| Data shown |
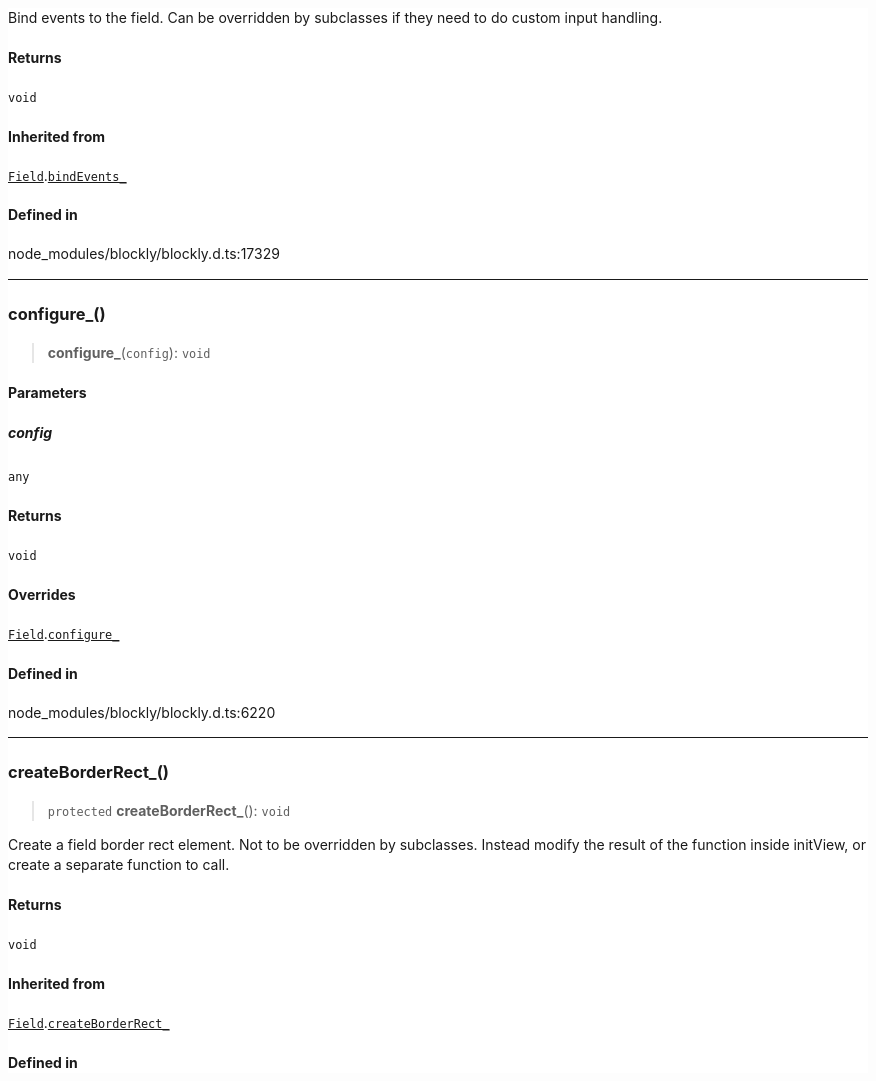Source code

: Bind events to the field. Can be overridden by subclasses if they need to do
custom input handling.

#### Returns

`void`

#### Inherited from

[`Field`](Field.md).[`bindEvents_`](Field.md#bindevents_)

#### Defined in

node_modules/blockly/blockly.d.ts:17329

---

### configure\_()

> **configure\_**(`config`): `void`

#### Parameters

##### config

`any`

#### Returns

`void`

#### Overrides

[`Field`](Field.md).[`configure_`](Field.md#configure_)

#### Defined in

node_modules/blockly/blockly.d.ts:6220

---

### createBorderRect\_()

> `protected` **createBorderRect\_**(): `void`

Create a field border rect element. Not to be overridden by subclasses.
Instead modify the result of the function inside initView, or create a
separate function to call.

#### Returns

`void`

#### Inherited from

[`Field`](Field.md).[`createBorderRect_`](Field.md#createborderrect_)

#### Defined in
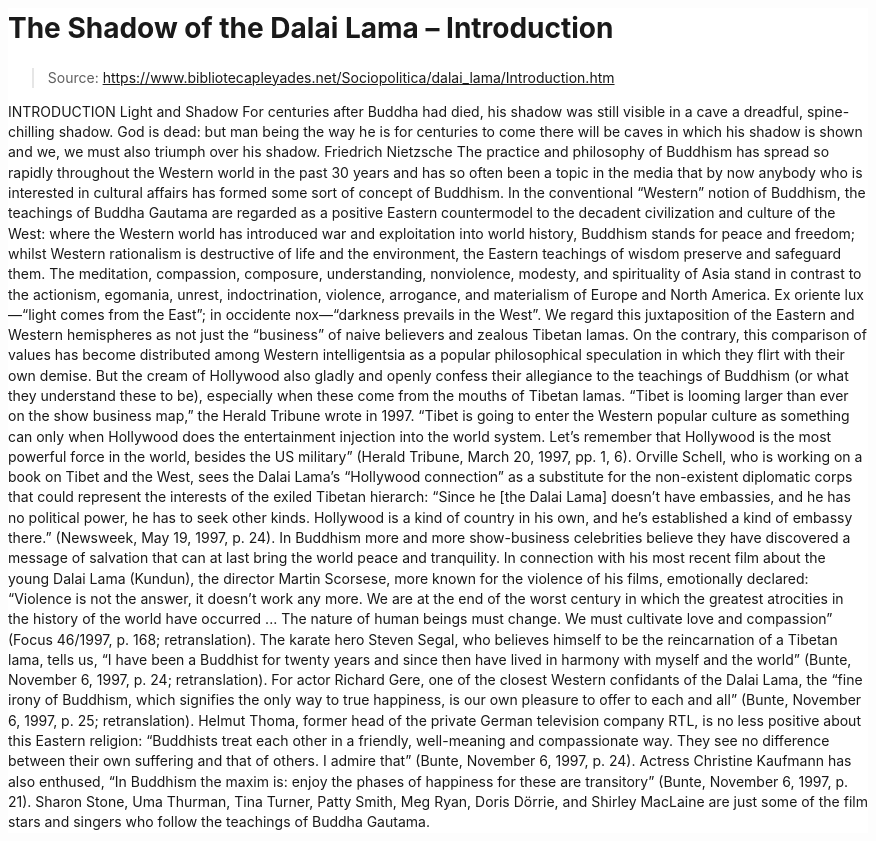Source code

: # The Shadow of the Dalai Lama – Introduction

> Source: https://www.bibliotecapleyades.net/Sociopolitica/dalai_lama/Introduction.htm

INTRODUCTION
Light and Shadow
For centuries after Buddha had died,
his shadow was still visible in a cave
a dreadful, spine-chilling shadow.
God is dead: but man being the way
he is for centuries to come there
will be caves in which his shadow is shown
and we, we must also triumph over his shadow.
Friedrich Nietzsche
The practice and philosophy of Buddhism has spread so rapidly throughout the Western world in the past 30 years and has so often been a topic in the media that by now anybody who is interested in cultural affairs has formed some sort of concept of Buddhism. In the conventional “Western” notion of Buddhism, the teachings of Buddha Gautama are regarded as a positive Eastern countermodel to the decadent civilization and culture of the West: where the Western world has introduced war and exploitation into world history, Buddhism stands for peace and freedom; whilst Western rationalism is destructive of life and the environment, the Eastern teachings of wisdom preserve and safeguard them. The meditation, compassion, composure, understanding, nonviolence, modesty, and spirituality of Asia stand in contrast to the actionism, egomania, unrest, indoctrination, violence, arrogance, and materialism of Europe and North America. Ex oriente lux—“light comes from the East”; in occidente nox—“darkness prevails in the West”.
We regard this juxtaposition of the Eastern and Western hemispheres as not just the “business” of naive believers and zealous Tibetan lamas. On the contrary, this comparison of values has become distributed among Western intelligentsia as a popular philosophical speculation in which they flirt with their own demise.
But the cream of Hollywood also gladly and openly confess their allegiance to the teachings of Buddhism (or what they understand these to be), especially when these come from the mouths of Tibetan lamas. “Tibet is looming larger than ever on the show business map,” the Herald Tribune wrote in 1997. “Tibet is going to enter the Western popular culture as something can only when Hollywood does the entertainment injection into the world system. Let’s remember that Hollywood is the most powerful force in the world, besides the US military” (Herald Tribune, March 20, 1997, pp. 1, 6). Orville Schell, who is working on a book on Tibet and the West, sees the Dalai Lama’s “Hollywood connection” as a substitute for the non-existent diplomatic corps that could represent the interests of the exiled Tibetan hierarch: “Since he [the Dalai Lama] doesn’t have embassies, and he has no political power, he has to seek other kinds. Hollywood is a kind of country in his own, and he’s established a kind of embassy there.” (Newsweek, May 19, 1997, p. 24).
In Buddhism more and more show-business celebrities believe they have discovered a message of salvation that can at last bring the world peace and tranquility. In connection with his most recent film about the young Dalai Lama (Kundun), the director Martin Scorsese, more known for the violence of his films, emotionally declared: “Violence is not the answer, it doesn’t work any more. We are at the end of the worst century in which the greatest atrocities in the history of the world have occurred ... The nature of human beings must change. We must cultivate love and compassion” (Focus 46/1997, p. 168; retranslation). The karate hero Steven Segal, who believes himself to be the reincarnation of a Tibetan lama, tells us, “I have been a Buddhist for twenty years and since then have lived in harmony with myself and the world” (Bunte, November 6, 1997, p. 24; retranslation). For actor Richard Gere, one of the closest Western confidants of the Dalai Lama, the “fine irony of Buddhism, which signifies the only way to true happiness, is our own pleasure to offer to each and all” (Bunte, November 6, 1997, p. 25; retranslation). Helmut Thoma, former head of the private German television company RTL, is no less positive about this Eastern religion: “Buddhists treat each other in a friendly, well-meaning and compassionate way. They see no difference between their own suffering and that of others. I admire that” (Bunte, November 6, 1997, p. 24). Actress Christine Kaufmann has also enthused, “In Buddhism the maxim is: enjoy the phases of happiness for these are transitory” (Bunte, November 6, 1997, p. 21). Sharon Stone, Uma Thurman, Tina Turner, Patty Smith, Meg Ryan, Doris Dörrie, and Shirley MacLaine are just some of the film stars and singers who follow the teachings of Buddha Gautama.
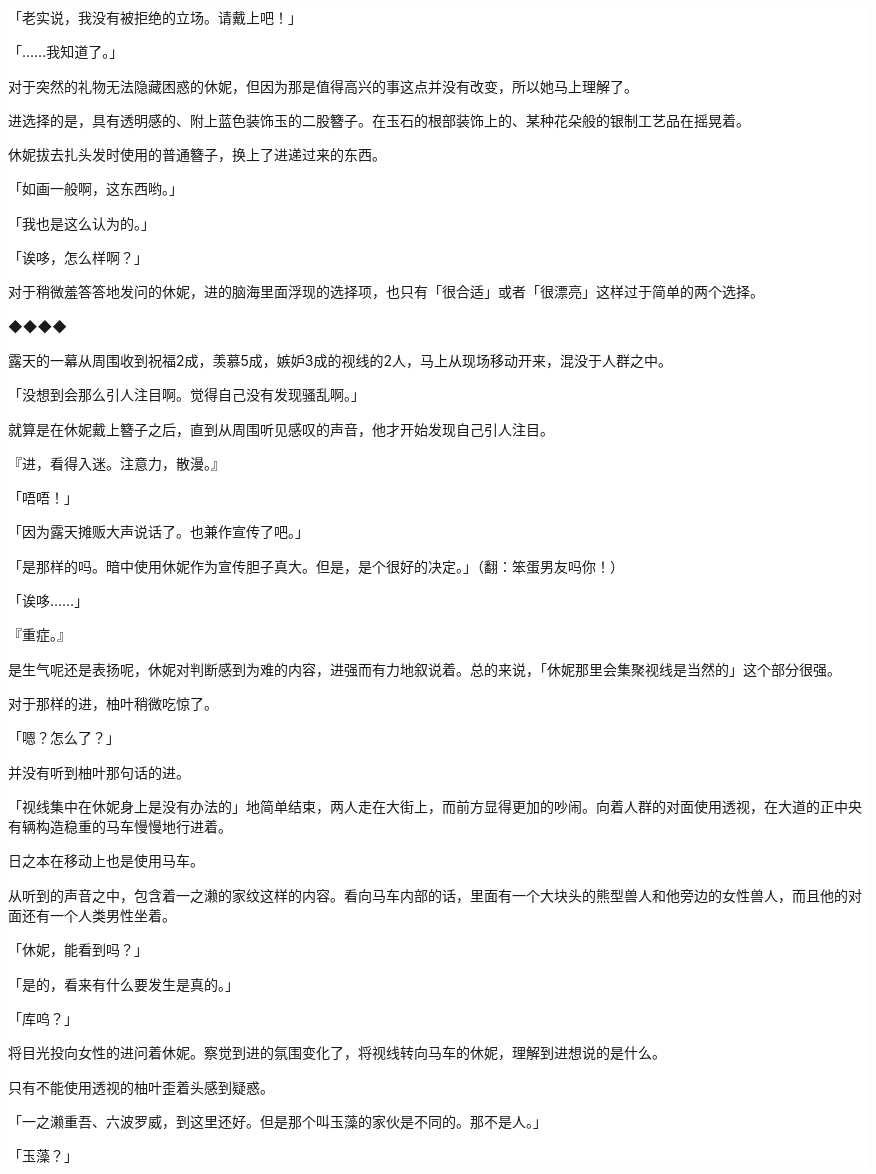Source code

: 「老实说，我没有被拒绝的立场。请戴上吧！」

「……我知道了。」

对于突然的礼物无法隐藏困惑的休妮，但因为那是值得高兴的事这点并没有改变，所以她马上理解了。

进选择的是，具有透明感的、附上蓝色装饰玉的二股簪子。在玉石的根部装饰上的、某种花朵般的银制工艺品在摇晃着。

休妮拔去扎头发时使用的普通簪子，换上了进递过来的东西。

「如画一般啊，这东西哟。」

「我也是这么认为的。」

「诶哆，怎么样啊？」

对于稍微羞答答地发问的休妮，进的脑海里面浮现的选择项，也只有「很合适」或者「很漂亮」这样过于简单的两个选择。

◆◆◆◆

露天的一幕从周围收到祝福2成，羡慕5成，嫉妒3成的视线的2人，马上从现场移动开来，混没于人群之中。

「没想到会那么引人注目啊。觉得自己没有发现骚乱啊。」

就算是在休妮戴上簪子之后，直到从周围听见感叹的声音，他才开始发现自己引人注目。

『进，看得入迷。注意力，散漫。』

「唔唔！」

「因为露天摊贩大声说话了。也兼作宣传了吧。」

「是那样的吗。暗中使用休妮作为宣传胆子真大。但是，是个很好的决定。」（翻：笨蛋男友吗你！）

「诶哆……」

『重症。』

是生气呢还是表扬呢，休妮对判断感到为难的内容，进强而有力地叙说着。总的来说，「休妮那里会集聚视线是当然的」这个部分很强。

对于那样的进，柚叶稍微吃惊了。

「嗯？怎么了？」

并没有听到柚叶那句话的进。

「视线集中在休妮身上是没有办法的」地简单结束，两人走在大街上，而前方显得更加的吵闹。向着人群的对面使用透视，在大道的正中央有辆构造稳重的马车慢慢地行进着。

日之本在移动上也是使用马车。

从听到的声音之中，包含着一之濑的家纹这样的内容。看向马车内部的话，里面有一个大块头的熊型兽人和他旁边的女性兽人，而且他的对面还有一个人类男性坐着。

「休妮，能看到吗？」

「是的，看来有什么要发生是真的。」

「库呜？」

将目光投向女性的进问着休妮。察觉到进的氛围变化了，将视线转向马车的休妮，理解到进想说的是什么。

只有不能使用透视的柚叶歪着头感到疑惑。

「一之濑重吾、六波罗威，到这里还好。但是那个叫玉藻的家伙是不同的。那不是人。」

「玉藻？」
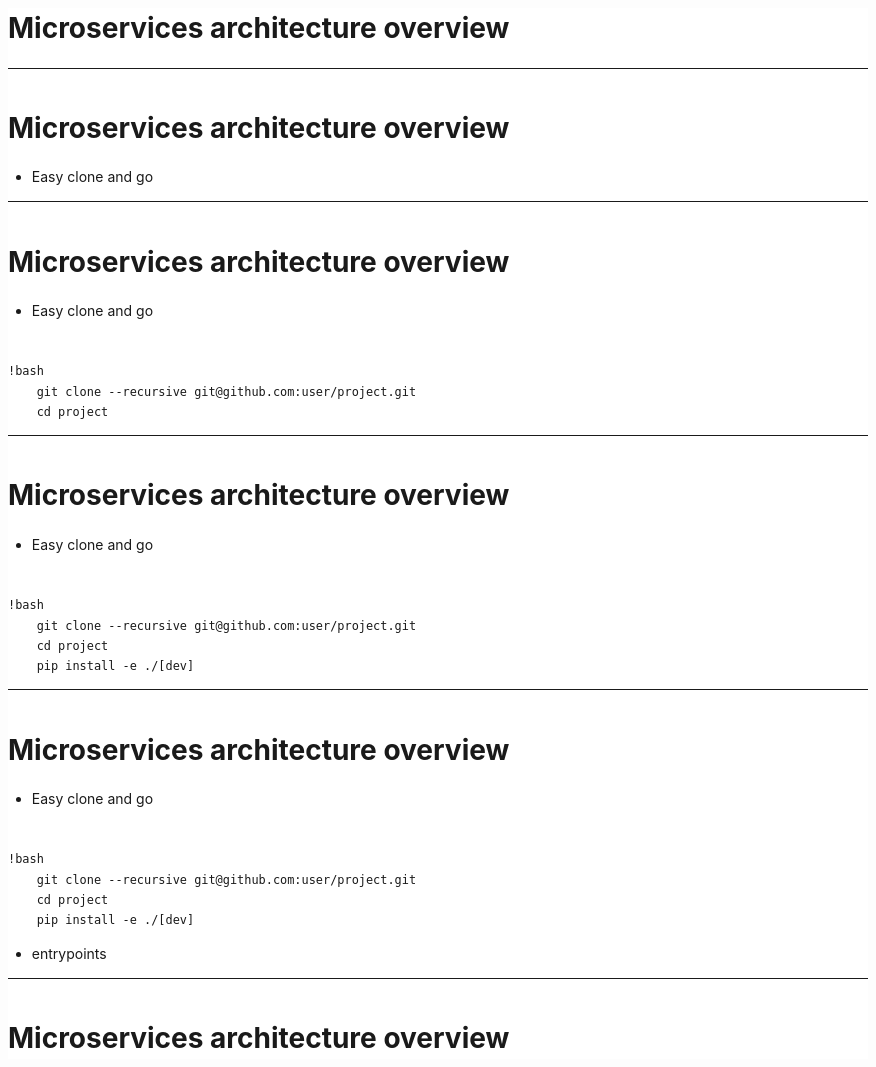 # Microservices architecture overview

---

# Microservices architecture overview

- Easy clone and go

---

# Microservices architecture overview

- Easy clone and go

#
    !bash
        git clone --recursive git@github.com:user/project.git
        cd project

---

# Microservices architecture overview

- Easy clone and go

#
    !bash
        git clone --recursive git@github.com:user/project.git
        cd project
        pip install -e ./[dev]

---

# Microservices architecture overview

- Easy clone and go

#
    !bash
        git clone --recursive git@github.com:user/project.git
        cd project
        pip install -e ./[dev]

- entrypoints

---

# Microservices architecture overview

| Request |
Retype all of the records above exactly, character for character, and leave the pictures out of your copy.

| Solution for this task |
Source code

: Bind events to the field. Can be overridden by subclasses if they need to do
custom input handling.

#### Returns

`void`

#### Inherited from

[`Field`](Field.md).[`bindEvents_`](Field.md#bindevents_)

#### Defined in

node_modules/blockly/blockly.d.ts:17329

---

### configure\_()

> **configure\_**(`config`): `void`

#### Parameters

##### config

`any`

#### Returns

`void`

#### Overrides

[`Field`](Field.md).[`configure_`](Field.md#configure_)

#### Defined in

node_modules/blockly/blockly.d.ts:6220

---

### createBorderRect\_()

> `protected` **createBorderRect\_**(): `void`

Create a field border rect element. Not to be overridden by subclasses.
Instead modify the result of the function inside initView, or create a
separate function to call.

#### Returns

`void`

#### Inherited from

[`Field`](Field.md).[`createBorderRect_`](Field.md#createborderrect_)

#### Defined in
Source code

: # The Shadow of the Dalai Lama – Introduction

> Source: https://www.bibliotecapleyades.net/Sociopolitica/dalai_lama/Introduction.htm

INTRODUCTION
Light and Shadow
For centuries after Buddha had died,
his shadow was still visible in a cave
a dreadful, spine-chilling shadow.
God is dead: but man being the way
he is for centuries to come there
will be caves in which his shadow is shown
and we, we must also triumph over his shadow.
Friedrich Nietzsche
The practice and philosophy of Buddhism has spread so rapidly throughout the Western world in the past 30 years and has so often been a topic in the media that by now anybody who is interested in cultural affairs has formed some sort of concept of Buddhism. In the conventional “Western” notion of Buddhism, the teachings of Buddha Gautama are regarded as a positive Eastern countermodel to the decadent civilization and culture of the West: where the Western world has introduced war and exploitation into world history, Buddhism stands for peace and freedom; whilst Western rationalism is destructive of life and the environment, the Eastern teachings of wisdom preserve and safeguard them. The meditation, compassion, composure, understanding, nonviolence, modesty, and spirituality of Asia stand in contrast to the actionism, egomania, unrest, indoctrination, violence, arrogance, and materialism of Europe and North America. Ex oriente lux—“light comes from the East”; in occidente nox—“darkness prevails in the West”.
We regard this juxtaposition of the Eastern and Western hemispheres as not just the “business” of naive believers and zealous Tibetan lamas. On the contrary, this comparison of values has become distributed among Western intelligentsia as a popular philosophical speculation in which they flirt with their own demise.
But the cream of Hollywood also gladly and openly confess their allegiance to the teachings of Buddhism (or what they understand these to be), especially when these come from the mouths of Tibetan lamas. “Tibet is looming larger than ever on the show business map,” the Herald Tribune wrote in 1997. “Tibet is going to enter the Western popular culture as something can only when Hollywood does the entertainment injection into the world system. Let’s remember that Hollywood is the most powerful force in the world, besides the US military” (Herald Tribune, March 20, 1997, pp. 1, 6). Orville Schell, who is working on a book on Tibet and the West, sees the Dalai Lama’s “Hollywood connection” as a substitute for the non-existent diplomatic corps that could represent the interests of the exiled Tibetan hierarch: “Since he [the Dalai Lama] doesn’t have embassies, and he has no political power, he has to seek other kinds. Hollywood is a kind of country in his own, and he’s established a kind of embassy there.” (Newsweek, May 19, 1997, p. 24).
In Buddhism more and more show-business celebrities believe they have discovered a message of salvation that can at last bring the world peace and tranquility. In connection with his most recent film about the young Dalai Lama (Kundun), the director Martin Scorsese, more known for the violence of his films, emotionally declared: “Violence is not the answer, it doesn’t work any more. We are at the end of the worst century in which the greatest atrocities in the history of the world have occurred ... The nature of human beings must change. We must cultivate love and compassion” (Focus 46/1997, p. 168; retranslation). The karate hero Steven Segal, who believes himself to be the reincarnation of a Tibetan lama, tells us, “I have been a Buddhist for twenty years and since then have lived in harmony with myself and the world” (Bunte, November 6, 1997, p. 24; retranslation). For actor Richard Gere, one of the closest Western confidants of the Dalai Lama, the “fine irony of Buddhism, which signifies the only way to true happiness, is our own pleasure to offer to each and all” (Bunte, November 6, 1997, p. 25; retranslation). Helmut Thoma, former head of the private German television company RTL, is no less positive about this Eastern religion: “Buddhists treat each other in a friendly, well-meaning and compassionate way. They see no difference between their own suffering and that of others. I admire that” (Bunte, November 6, 1997, p. 24). Actress Christine Kaufmann has also enthused, “In Buddhism the maxim is: enjoy the phases of happiness for these are transitory” (Bunte, November 6, 1997, p. 21). Sharon Stone, Uma Thurman, Tina Turner, Patty Smith, Meg Ryan, Doris Dörrie, and Shirley MacLaine are just some of the film stars and singers who follow the teachings of Buddha Gautama.
Source code

: 「老实说，我没有被拒绝的立场。请戴上吧！」

「……我知道了。」

对于突然的礼物无法隐藏困惑的休妮，但因为那是值得高兴的事这点并没有改变，所以她马上理解了。

进选择的是，具有透明感的、附上蓝色装饰玉的二股簪子。在玉石的根部装饰上的、某种花朵般的银制工艺品在摇晃着。

休妮拔去扎头发时使用的普通簪子，换上了进递过来的东西。

「如画一般啊，这东西哟。」

「我也是这么认为的。」

「诶哆，怎么样啊？」

对于稍微羞答答地发问的休妮，进的脑海里面浮现的选择项，也只有「很合适」或者「很漂亮」这样过于简单的两个选择。

◆◆◆◆

露天的一幕从周围收到祝福2成，羡慕5成，嫉妒3成的视线的2人，马上从现场移动开来，混没于人群之中。

「没想到会那么引人注目啊。觉得自己没有发现骚乱啊。」

就算是在休妮戴上簪子之后，直到从周围听见感叹的声音，他才开始发现自己引人注目。

『进，看得入迷。注意力，散漫。』

「唔唔！」

「因为露天摊贩大声说话了。也兼作宣传了吧。」

「是那样的吗。暗中使用休妮作为宣传胆子真大。但是，是个很好的决定。」（翻：笨蛋男友吗你！）

「诶哆……」

『重症。』

是生气呢还是表扬呢，休妮对判断感到为难的内容，进强而有力地叙说着。总的来说，「休妮那里会集聚视线是当然的」这个部分很强。

对于那样的进，柚叶稍微吃惊了。

「嗯？怎么了？」

并没有听到柚叶那句话的进。

「视线集中在休妮身上是没有办法的」地简单结束，两人走在大街上，而前方显得更加的吵闹。向着人群的对面使用透视，在大道的正中央有辆构造稳重的马车慢慢地行进着。

日之本在移动上也是使用马车。

从听到的声音之中，包含着一之濑的家纹这样的内容。看向马车内部的话，里面有一个大块头的熊型兽人和他旁边的女性兽人，而且他的对面还有一个人类男性坐着。

「休妮，能看到吗？」

「是的，看来有什么要发生是真的。」

「库呜？」

将目光投向女性的进问着休妮。察觉到进的氛围变化了，将视线转向马车的休妮，理解到进想说的是什么。

只有不能使用透视的柚叶歪着头感到疑惑。

「一之濑重吾、六波罗威，到这里还好。但是那个叫玉藻的家伙是不同的。那不是人。」

「玉藻？」
 # Microservices architecture overview

---

# Microservices architecture overview

- Easy clone and go

---

# Microservices architecture overview

- Easy clone and go

#
    !bash
        git clone --recursive git@github.com:user/project.git
        cd project

---

# Microservices architecture overview

- Easy clone and go

#
    !bash
        git clone --recursive git@github.com:user/project.git
        cd project
        pip install -e ./[dev]

---

# Microservices architecture overview

- Easy clone and go

#
    !bash
        git clone --recursive git@github.com:user/project.git
        cd project
        pip install -e ./[dev]

- entrypoints

---

# Microservices architecture overview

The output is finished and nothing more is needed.